The Aurora Australis departed last Friday for her next voyage into the unknown, leaving behind a Hobart shrouded in low lying cloud and light rain. Her orange girth beaconing in the grey haze.


We've also had a visit from the Royal Australian Navy, the HMAS Rankin arriving and then quietly disappearing beneath the waves.





Secret codes and hidden languages, the gaps between patterns of language and understanding... I recently saw an episode of the Secrets of Britain where they were talking about the people working out of Bletchley House on cracking the Enigma code on WWII. The code breakers were selected because of their knowledge of patterns of language. It got me thinking about my line of buoys and how I might arrange them on the floor in the space to free up some more room on my working trestles. They of course behave quite differently on the floor - interacting with their new horizon.

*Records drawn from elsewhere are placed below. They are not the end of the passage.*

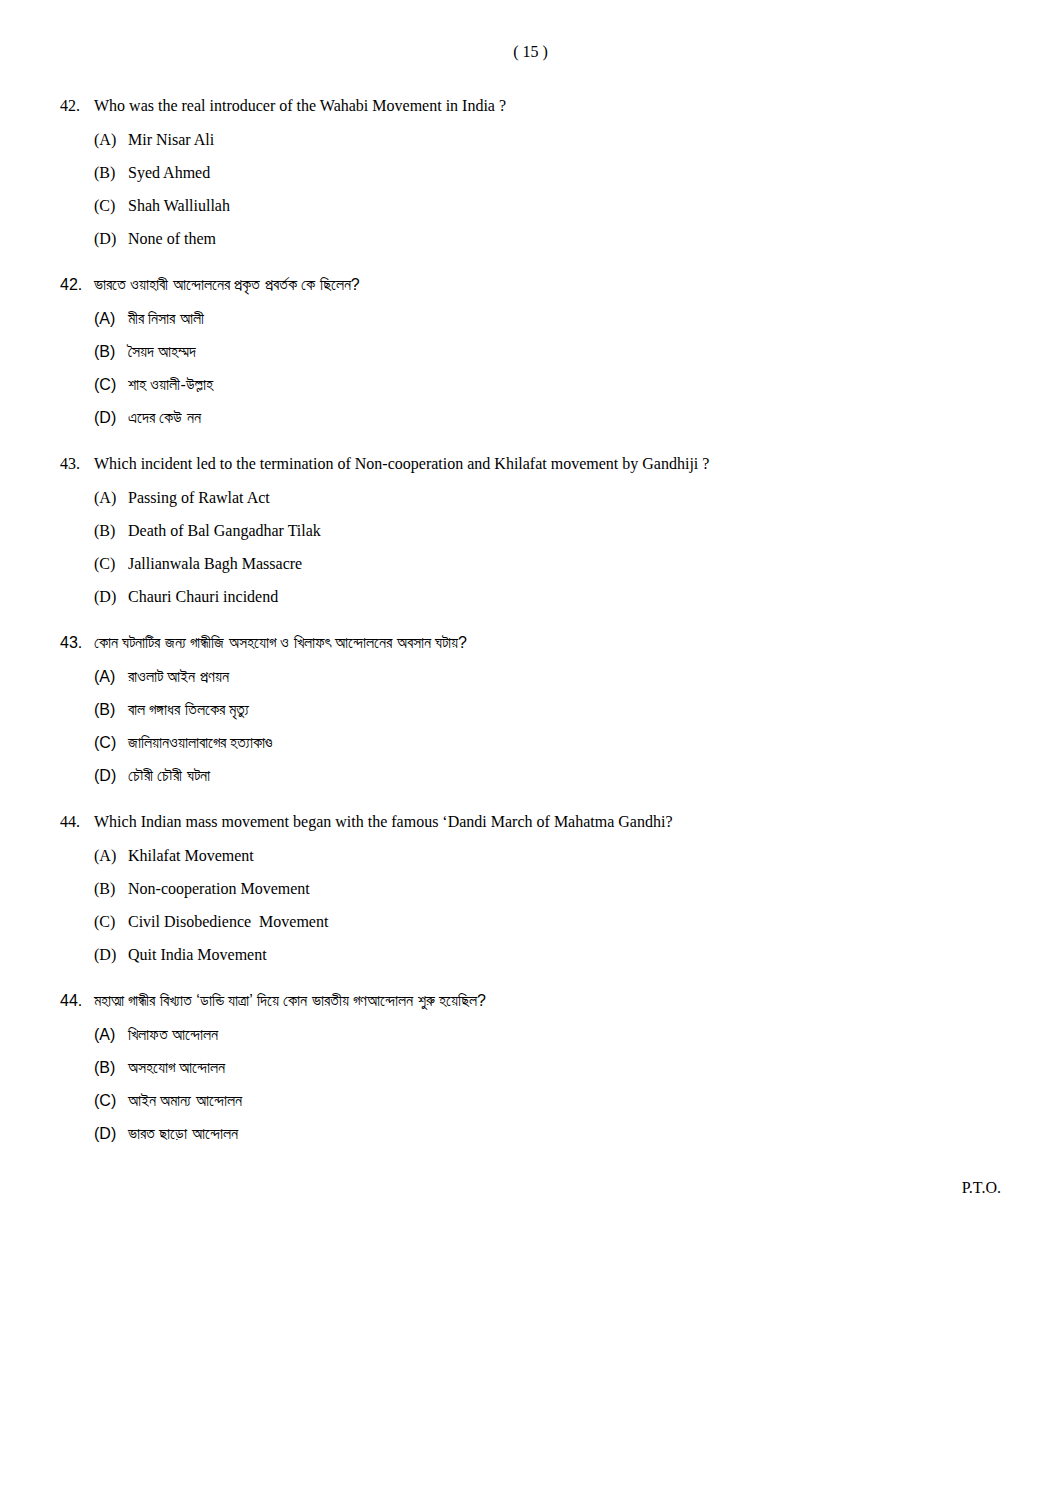( 15 )
42. Who was the real introducer of the Wahabi Movement in India ?
(A) Mir Nisar Ali
(B) Syed Ahmed
(C) Shah Walliullah
(D) None of them
42. ভারতে ওয়াহাবী আন্দোলনের প্রকৃত প্রবর্তক কে ছিলেন?
(A) মীর নিসার আলী
(B) সৈয়দ আহম্মদ
(C) শাহ ওয়ালী-উল্লাহ
(D) এদের কেউ নন
43. Which incident led to the termination of Non-cooperation and Khilafat movement by Gandhiji ?
(A) Passing of Rawlat Act
(B) Death of Bal Gangadhar Tilak
(C) Jallianwala Bagh Massacre
(D) Chauri Chauri incidend
43. কোন ঘটনাটির জন্য গান্ধীজি অসহযোগ ও খিলাফৎ আন্দোলনের অবসান ঘটায়?
(A) রাওলাট আইন প্রণয়ন
(B) বাল গঙ্গাধর তিলকের মৃত্যু
(C) জালিয়ানওয়ালাবাগের হত্যাকাণ্ড
(D) চৌরী চৌরী ঘটনা
44. Which Indian mass movement began with the famous ‘Dandi March of Mahatma Gandhi?
(A) Khilafat Movement
(B) Non-cooperation Movement
(C) Civil Disobedience Movement
(D) Quit India Movement
44. মহাত্মা গান্ধীর বিখ্যাত ‘ডান্ডি যাত্রা’ দিয়ে কোন ভারতীয় গণআন্দোলন শুরু হয়েছিল?
(A) খিলাফত আন্দোলন
(B) অসহযোগ আন্দোলন
(C) আইন অমান্য আন্দোলন
(D) ভারত ছাড়ো আন্দোলন
P.T.O.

Coincidentally over the weekend there was an article about British Intelligence's employment of code breakers with dyslexia (see here) because of their increased ability to recognise patterns within language, patterns that non-sufferer's normally overlook. It appears once again that the gaps between are important...at least if you're trying to crack a code....perhaps the coded visual language of drawings and objects.....


knots


fathoms


assumed positions


anchors


This work has been moving around the gallery floor. A bit like a map with a key/legend and plotted points of interest...cairns of discovery, stepping stones, pebbles...







Tuesday, 2 December 2014








Paling into significance...




Over the last week I have been experimenting with a series of small (A5 graphite on cartridge paper) drawings. These drawings are all silhouettes, referencing a variety of nautical objects. The graphite appears to flatten the forms out as the silhouette is filled and the forms become dark, almost black mysterious shapes. The blackened graphite shapes hint at their process of making, of the many accumulated marks used to fill their space. The light over the surface of the graphite reveals the artist's hand and the tracking of their history from outline to occupied territory.



Hanging the drawings from the hanging system here in the gallery I discovered that the air conditioning system makes them bump and sway. Three have been anchored to the gallery floor with long lines of orange thread, marine safety orange, a marker, something to take note of. The small lead weights at their ends are lightly tugged by the breeze from the air conditioning vent, threatening to loose their hold on the floor.